_Assignment_: Copy out the rows from the first line of the records up to and including the line that contains "remodelers to help".

_Extracted page text data_:
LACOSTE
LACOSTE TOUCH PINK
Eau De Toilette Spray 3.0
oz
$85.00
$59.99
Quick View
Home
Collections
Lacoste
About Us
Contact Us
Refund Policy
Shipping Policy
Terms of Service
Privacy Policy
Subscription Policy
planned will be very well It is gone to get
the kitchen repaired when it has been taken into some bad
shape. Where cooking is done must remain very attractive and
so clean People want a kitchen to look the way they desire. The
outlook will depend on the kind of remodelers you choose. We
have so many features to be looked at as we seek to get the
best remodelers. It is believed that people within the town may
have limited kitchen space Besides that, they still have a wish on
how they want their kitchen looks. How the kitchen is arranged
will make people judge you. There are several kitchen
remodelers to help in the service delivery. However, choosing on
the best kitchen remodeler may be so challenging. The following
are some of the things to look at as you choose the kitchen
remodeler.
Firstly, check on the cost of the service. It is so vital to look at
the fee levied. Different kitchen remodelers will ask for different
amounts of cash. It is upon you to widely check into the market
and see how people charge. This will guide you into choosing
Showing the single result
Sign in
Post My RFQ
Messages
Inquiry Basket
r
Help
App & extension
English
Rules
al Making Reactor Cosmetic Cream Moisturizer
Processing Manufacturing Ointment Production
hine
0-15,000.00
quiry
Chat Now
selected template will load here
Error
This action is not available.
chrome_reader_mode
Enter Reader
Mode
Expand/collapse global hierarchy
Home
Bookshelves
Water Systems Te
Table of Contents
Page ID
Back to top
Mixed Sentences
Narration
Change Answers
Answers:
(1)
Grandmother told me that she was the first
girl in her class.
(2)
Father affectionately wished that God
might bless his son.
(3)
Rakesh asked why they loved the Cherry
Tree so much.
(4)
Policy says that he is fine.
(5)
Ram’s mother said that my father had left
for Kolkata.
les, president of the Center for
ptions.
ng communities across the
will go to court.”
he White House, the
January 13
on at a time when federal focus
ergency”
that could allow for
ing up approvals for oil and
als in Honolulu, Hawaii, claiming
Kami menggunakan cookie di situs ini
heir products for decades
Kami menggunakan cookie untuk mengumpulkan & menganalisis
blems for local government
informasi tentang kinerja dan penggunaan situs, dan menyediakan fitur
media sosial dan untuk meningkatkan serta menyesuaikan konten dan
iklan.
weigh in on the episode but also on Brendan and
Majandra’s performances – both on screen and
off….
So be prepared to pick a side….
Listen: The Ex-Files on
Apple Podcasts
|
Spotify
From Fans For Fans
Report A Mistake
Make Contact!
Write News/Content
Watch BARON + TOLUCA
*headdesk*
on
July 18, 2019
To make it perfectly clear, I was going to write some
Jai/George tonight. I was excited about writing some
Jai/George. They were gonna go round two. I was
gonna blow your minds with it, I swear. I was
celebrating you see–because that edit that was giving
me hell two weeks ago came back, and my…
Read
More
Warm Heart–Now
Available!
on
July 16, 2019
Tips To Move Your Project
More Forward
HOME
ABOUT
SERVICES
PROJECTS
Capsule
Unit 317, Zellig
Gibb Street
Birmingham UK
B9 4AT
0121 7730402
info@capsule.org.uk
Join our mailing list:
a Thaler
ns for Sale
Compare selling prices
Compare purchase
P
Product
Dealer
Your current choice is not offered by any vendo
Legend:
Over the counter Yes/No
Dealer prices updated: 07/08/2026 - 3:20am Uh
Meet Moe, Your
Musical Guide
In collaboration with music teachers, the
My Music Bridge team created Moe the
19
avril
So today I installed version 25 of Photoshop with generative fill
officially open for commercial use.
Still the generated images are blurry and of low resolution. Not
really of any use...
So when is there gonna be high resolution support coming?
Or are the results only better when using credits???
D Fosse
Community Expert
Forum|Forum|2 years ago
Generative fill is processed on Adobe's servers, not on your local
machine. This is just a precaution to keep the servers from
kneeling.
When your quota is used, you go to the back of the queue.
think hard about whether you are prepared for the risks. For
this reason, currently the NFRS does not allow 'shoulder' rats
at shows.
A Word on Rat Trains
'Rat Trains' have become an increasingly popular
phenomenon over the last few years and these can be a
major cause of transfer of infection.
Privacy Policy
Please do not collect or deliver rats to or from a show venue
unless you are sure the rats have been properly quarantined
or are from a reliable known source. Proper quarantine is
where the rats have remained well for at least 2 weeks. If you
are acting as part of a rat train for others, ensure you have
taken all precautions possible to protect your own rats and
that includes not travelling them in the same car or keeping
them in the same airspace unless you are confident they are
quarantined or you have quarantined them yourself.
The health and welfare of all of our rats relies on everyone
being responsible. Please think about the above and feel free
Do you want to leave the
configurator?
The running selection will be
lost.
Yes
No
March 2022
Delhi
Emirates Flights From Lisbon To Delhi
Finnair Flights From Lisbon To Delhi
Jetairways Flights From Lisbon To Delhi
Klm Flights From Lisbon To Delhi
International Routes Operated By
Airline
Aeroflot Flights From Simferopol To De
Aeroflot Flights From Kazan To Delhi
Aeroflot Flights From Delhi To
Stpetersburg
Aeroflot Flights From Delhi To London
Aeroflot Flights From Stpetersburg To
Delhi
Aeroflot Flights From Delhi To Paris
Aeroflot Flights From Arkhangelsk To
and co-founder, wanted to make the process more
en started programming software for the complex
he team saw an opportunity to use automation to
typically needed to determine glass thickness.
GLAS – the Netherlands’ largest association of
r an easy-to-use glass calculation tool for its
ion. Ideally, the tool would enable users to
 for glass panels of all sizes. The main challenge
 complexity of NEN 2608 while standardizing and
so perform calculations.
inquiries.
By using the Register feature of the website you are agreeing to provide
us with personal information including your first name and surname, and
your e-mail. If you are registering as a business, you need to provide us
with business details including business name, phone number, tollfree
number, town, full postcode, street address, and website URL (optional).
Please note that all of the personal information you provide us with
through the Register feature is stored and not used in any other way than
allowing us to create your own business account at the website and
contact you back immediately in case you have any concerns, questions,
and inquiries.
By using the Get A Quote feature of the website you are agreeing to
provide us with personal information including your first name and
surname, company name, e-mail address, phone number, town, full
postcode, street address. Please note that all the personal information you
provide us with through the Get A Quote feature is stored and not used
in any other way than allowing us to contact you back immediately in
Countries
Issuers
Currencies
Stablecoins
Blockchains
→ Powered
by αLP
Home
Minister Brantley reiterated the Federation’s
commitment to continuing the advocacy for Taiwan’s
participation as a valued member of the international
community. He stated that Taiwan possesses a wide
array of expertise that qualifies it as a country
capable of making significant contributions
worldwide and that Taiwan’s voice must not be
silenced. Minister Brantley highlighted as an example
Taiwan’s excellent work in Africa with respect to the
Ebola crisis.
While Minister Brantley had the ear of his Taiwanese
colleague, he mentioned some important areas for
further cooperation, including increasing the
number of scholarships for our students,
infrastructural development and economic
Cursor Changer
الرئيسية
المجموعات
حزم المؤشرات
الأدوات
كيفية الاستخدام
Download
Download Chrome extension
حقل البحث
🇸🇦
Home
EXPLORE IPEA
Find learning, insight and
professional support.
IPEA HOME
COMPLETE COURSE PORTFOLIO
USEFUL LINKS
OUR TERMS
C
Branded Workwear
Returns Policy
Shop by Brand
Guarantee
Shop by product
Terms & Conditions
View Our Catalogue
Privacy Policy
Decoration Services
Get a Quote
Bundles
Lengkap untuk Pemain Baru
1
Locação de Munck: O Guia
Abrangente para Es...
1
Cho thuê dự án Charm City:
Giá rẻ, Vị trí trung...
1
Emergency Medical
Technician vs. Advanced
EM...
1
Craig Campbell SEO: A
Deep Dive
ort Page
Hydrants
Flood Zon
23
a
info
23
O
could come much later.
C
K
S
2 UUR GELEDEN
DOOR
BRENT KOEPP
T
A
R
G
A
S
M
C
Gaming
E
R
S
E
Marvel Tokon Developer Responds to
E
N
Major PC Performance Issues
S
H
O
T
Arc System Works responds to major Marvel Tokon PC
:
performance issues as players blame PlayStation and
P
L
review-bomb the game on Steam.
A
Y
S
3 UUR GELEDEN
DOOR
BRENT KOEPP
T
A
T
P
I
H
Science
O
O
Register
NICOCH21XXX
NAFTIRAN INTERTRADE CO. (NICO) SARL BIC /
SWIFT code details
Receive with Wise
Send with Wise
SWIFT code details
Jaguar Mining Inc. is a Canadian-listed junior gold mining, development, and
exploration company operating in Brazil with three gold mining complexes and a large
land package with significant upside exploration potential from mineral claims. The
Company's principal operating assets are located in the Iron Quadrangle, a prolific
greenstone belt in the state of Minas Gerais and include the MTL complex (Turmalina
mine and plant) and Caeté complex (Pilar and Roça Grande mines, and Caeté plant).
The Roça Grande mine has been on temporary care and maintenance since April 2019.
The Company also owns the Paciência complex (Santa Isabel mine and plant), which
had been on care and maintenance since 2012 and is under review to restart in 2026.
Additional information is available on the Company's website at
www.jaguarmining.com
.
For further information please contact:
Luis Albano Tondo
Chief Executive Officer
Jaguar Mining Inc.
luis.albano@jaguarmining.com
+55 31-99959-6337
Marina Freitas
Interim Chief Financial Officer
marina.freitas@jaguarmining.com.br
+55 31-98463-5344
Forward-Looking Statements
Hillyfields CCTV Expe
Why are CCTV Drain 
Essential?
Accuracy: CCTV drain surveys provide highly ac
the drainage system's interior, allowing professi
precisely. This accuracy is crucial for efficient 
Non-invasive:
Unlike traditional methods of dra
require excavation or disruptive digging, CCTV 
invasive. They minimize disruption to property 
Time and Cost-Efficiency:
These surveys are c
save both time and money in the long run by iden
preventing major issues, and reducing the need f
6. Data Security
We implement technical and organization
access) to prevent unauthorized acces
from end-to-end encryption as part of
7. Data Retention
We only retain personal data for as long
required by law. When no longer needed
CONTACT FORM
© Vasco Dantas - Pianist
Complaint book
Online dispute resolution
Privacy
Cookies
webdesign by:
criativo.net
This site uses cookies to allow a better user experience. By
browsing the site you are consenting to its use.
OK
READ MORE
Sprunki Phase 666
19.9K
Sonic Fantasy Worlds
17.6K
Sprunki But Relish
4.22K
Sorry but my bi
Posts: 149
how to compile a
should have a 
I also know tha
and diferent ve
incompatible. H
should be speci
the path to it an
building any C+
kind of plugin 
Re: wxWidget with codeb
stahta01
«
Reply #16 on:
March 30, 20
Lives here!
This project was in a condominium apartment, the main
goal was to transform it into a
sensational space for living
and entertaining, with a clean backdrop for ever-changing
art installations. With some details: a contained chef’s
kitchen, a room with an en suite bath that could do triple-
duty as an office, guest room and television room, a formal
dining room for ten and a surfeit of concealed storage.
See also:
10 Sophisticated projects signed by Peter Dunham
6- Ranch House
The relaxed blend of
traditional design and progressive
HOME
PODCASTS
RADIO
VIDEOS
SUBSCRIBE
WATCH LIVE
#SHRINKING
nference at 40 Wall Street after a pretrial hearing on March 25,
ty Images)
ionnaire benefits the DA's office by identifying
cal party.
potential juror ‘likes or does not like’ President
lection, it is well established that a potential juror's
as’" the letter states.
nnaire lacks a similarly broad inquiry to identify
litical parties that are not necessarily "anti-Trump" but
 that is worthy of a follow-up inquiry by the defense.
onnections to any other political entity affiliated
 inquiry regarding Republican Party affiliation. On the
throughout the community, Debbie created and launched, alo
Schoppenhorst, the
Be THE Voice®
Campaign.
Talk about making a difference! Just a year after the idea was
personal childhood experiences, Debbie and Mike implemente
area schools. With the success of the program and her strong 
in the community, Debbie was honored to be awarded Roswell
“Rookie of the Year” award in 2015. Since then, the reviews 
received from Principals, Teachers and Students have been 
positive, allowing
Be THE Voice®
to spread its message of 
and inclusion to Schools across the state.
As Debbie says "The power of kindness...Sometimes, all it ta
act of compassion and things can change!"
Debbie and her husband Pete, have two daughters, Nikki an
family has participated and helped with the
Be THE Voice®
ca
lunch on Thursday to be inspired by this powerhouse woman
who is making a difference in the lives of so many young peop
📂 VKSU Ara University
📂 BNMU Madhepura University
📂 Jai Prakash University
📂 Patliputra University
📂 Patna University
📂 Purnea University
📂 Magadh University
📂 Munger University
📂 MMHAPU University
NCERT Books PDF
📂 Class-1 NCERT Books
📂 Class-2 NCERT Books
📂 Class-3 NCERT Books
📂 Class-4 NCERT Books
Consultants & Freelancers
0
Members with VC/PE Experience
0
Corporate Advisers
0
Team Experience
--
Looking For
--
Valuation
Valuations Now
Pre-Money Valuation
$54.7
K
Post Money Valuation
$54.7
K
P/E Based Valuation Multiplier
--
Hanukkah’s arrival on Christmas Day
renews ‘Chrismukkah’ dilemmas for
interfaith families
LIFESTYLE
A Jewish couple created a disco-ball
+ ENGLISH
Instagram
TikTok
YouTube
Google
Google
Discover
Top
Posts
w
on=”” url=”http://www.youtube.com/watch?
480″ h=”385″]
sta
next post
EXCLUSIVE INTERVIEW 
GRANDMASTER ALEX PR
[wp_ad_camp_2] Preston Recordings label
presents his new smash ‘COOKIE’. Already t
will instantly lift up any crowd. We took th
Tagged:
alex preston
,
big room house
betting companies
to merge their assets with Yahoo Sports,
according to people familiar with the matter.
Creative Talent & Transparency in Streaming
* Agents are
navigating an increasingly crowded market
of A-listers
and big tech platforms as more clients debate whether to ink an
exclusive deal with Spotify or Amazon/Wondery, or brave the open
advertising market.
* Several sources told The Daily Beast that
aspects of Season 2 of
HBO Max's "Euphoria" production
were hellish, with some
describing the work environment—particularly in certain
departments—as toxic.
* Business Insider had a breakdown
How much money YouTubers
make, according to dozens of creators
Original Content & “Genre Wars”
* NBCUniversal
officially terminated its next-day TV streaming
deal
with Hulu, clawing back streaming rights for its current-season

_Answer space_:
LACOSTE
LACOSTE TOUCH PINK
Eau De Toilette Spray 3.0
oz
$85.00
$59.99
Quick View
Home
Collections
Lacoste
About Us
Contact Us
Refund Policy
Shipping Policy
Terms of Service
Privacy Policy
Subscription Policy
planned will be very well It is gone to get
the kitchen repaired when it has been taken into some bad
shape. Where cooking is done must remain very attractive and
so clean People want a kitchen to look the way they desire. The
outlook will depend on the kind of remodelers you choose. We
have so many features to be looked at as we seek to get the
best remodelers. It is believed that people within the town may
have limited kitchen space Besides that, they still have a wish on
how they want their kitchen looks. How the kitchen is arranged
will make people judge you. There are several kitchen
remodelers to help in the service delivery. However, choosing on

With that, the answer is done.